Bob’s Salon : une beuverie au théâtre
Quand David McIntosh et sa compagnie vancouvéroise Battery Opera Performance s’amènent à Montréal, soyez assurés que le vin coule à flots. Ex-sommelier, le metteur en scène et performeur invite les spectateurs de son Bob’s salon à une beuverie théâtrale improvisée. Entrevue.
Dans Bob’s Lounge, déjà, on picolait à tous vents. Le spectacle, vu à Montréal en 2009, orchestrait une série de petits rituels alcoolisés et interdisciplinaires. David McIntosh, jadis chanteur dans un groupe punk puis sommelier professionnel, poursuit aujourd’hui une exploration du rapport entre l’alcool et le spectacle dans Bob’s salon, une pièce festive qui s’appuie sur les récits spontanés de quelques artistes invités, lesquels improvisent pendant que les spectateurs boivent un verre dont les effluves et les goûts s’harmonisent particulièrement aux récits.
«L’alcool a toujours fait partie de ma vie, dit-il. Beaucoup d’alcool. De tous genres.»
En quittant la scène punk vancouvéroise, McIntosh a laissé tomber la guitare électrique mais pas la bière et le gin tonic. Et c’est du sérieux. «J’ai développé un intérêt accru pour l’alcool, non seulement pour sa variété et ses saveurs, mais aussi pour l’étude des contextes sociaux dans lesquels il est abondamment consommé. En Occident, l’alcool est omniprésent dans les rassemblements et occupe une fonction sociale importante dans presque tous nos rapports avec les autres. J’ai voulu questionner cette facette de l’alcool comme liant social. Il y a aussi une dimension spirituelle, ou ritualisante, dans notre consommation d’alcool à l’unisson.»
Il n’est pas anthropologue, n’aspire à aucune science, mais il dit chercher à faire sa petite sociologie de l’alcool festif par des moyens théâtraux et poétiques, sinon carrément sensoriels et sensuels. «Pourquoi l’alcool nous unit et quelle est sa fonction? Je ne connais pas vraiment la réponse à cette question mais j’aime m’y intéresser, tourner autour, me demander notamment dans quelle mesure nous sommes conscients du rôle que jouent le vin ou la bière dans nos rituels sociaux. J’y arrive par des expérimentations directes, en offrant de l’alcool à mes spectateurs tout en observant la manière dont ils reçoivent alors le spectacle.»

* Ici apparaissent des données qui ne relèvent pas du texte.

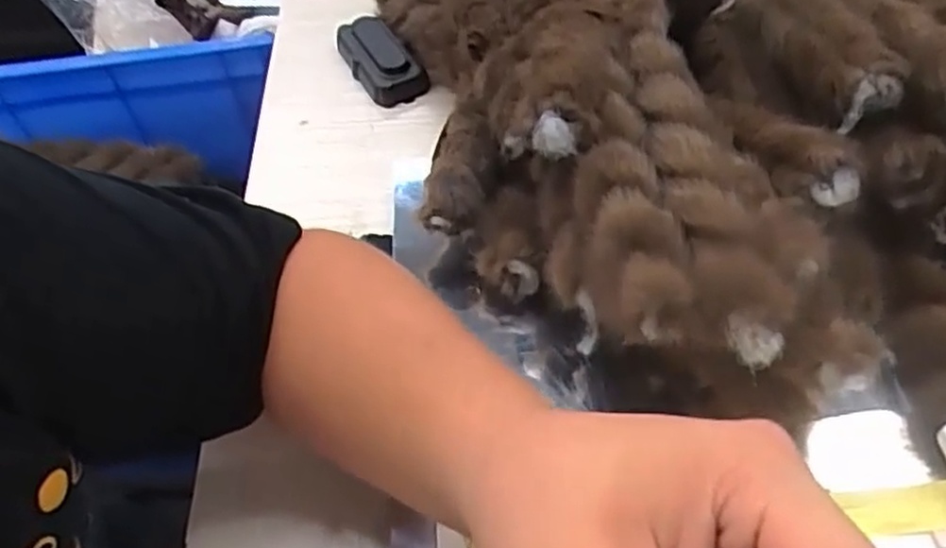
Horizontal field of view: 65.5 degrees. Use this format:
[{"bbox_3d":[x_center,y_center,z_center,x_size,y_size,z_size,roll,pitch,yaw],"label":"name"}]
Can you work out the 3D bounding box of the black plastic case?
[{"bbox_3d":[-0.083,-0.192,0.656,0.047,0.024,0.113,-26,57,-17],"label":"black plastic case"}]

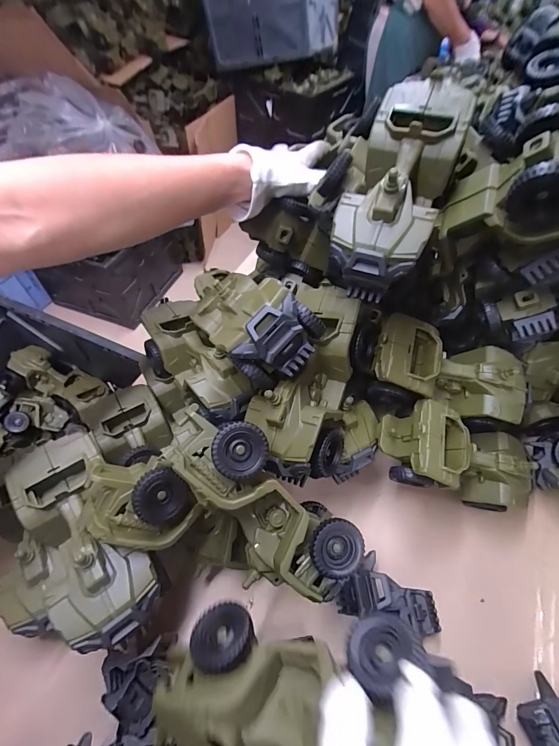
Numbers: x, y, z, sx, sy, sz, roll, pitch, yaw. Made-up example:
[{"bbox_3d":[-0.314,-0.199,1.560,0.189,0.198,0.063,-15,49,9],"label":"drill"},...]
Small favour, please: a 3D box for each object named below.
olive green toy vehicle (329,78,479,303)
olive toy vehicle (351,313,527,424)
[{"bbox_3d":[0.104,-0.165,0.308,0.081,0.082,0.193,20,82,12],"label":"olive green toy vehicle"},{"bbox_3d":[0.170,0.001,0.380,0.192,0.095,0.079,16,55,-6],"label":"olive toy vehicle"}]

Le principe est tout simple. McIntosh associe un alcool (vin, bière ou cocktail divers) à une histoire que quelqu’un vient raconter sur scène. «Je choisis l’alcool, explique-t-il, en fonction des émotions que cette personne me dit ressentir lorsqu’elle raconte son histoire ou se la remémore. C’est un spectacle basé sur l’improvisation et la surprise alors je ne veux jamais connaître le récit ou le contenu de la performance de l’artiste que j’invite, mais je m’intéresse à la sensorialité vécue par l’artiste au moment où il raconte son histoire. Je choisis, par exemple, un vin qui me semble faire écho à cette expérience sensorielle et émotive, et je le sers aux spectateurs, qui le dégustent tout en écoutant le récit.»

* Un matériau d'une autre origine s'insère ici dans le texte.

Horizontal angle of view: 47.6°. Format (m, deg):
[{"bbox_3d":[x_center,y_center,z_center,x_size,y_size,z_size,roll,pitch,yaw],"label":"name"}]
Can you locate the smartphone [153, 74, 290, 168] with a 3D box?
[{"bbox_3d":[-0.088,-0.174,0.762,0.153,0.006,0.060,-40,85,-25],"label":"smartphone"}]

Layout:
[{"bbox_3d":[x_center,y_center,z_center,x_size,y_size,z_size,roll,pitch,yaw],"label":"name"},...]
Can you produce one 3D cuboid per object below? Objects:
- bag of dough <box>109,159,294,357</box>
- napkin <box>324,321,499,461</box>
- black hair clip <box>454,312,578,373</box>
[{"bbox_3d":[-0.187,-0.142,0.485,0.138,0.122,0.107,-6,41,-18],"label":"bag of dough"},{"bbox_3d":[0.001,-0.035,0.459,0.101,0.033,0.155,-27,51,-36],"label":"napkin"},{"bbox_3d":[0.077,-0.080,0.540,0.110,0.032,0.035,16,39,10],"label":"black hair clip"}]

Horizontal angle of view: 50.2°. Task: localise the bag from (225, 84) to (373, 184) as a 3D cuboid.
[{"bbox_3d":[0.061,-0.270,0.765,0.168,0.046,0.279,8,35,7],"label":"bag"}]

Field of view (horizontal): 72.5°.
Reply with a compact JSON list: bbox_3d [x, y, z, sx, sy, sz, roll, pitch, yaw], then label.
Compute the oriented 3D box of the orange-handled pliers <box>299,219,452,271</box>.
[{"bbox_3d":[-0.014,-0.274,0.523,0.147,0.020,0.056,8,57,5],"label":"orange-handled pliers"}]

Comme le vin circule dans le corps et que «c’est une expérience physique, à laquelle le corps est perméable», McIntosh pense que «la réception de l’histoire se fait aussi de manière plus sensorielle, davantage à fleur de peau, de manière plus sensitive». «Le spectateur écoute et regarde d’une manière plus empathique et plus sensuelle.»

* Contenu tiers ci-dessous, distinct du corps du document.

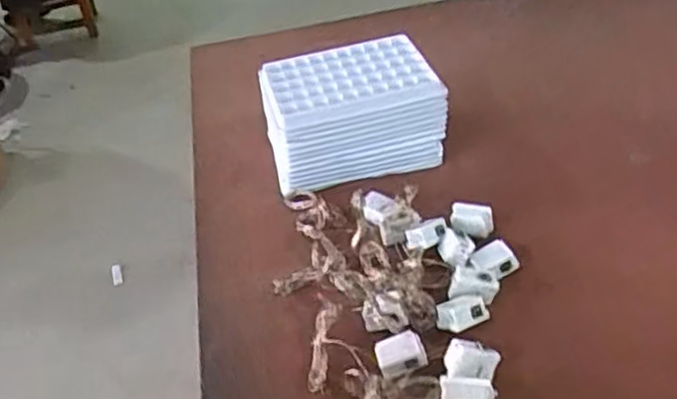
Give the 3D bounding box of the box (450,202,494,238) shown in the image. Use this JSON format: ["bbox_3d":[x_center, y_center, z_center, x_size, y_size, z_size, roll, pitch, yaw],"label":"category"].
[{"bbox_3d":[0.092,0.014,0.472,0.028,0.015,0.021,2,39,11],"label":"box"}]

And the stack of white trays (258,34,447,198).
[{"bbox_3d":[0.009,-0.068,0.544,0.132,0.074,0.091,-12,39,-6],"label":"stack of white trays"}]

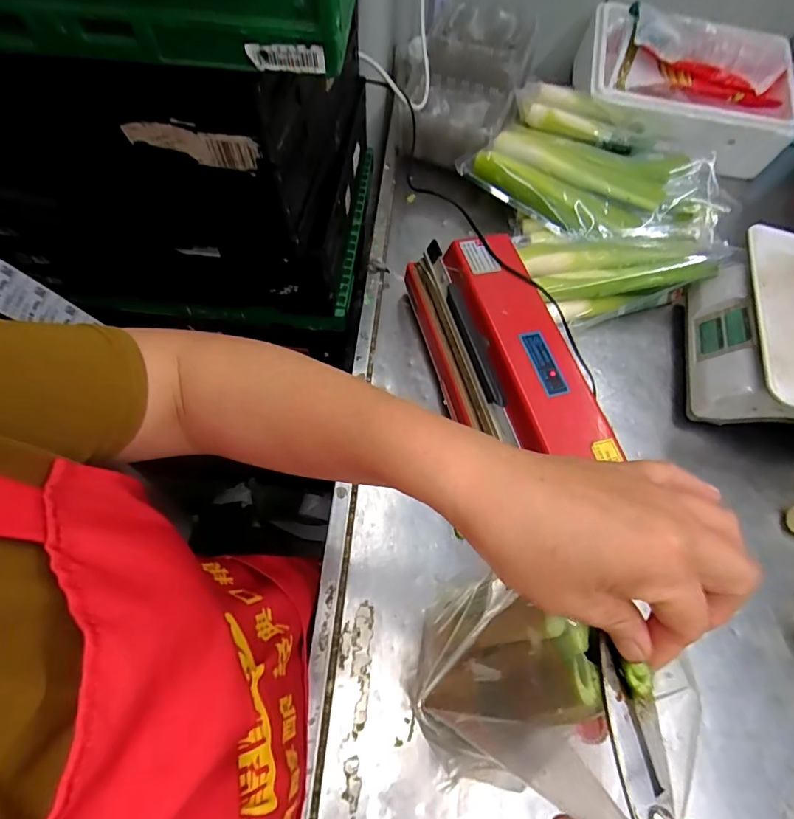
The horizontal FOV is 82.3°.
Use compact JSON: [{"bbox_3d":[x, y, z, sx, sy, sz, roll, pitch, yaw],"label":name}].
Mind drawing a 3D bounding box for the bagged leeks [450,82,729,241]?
[{"bbox_3d":[0.336,-0.399,0.761,0.393,0.074,0.269,38,65,15],"label":"bagged leeks"}]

Depuis quelques jours, ses complices Michelle Lui et Ben Brown, «des improvisateurs géniaux», parcourent la ville en quête des performeurs parfaits pour le spectacle. On sait déjà que le chorégraphe Benoît Lachambre sera de l’aventure le 14 mai, que la danseuse Lara Kramer l’aura précédé le 13, alors que le comédien Clifford Cardinal sera sur scène le 15.
«Il y aura des gens différents tous les soirs, et je donne à Ben et Michelle carte blanche dans le choix des invités. Il se peut qu’ils choississent des comédiens et des danseurs professionnels; il se peut qu’ils débarquent avec des anonymes, des citoyens dont ils jugent les histoires intéressantes. Nous aimons l’imprévu. Mais c’est, disons, un imprévu balisé, qui s’inscrit dans une structure. Ce que j’aime aussi beaucoup, c’est que le public peut influencer le cours de la soirée, que l’ambiance est très différente d’un soir à l’autre. J’aime cette théâtralité de l’instant, ces jeux d’atmosphère changeante, et bien sûr, il faut que ce soit festif, comme dans n’importe quelle bonne beuverie.»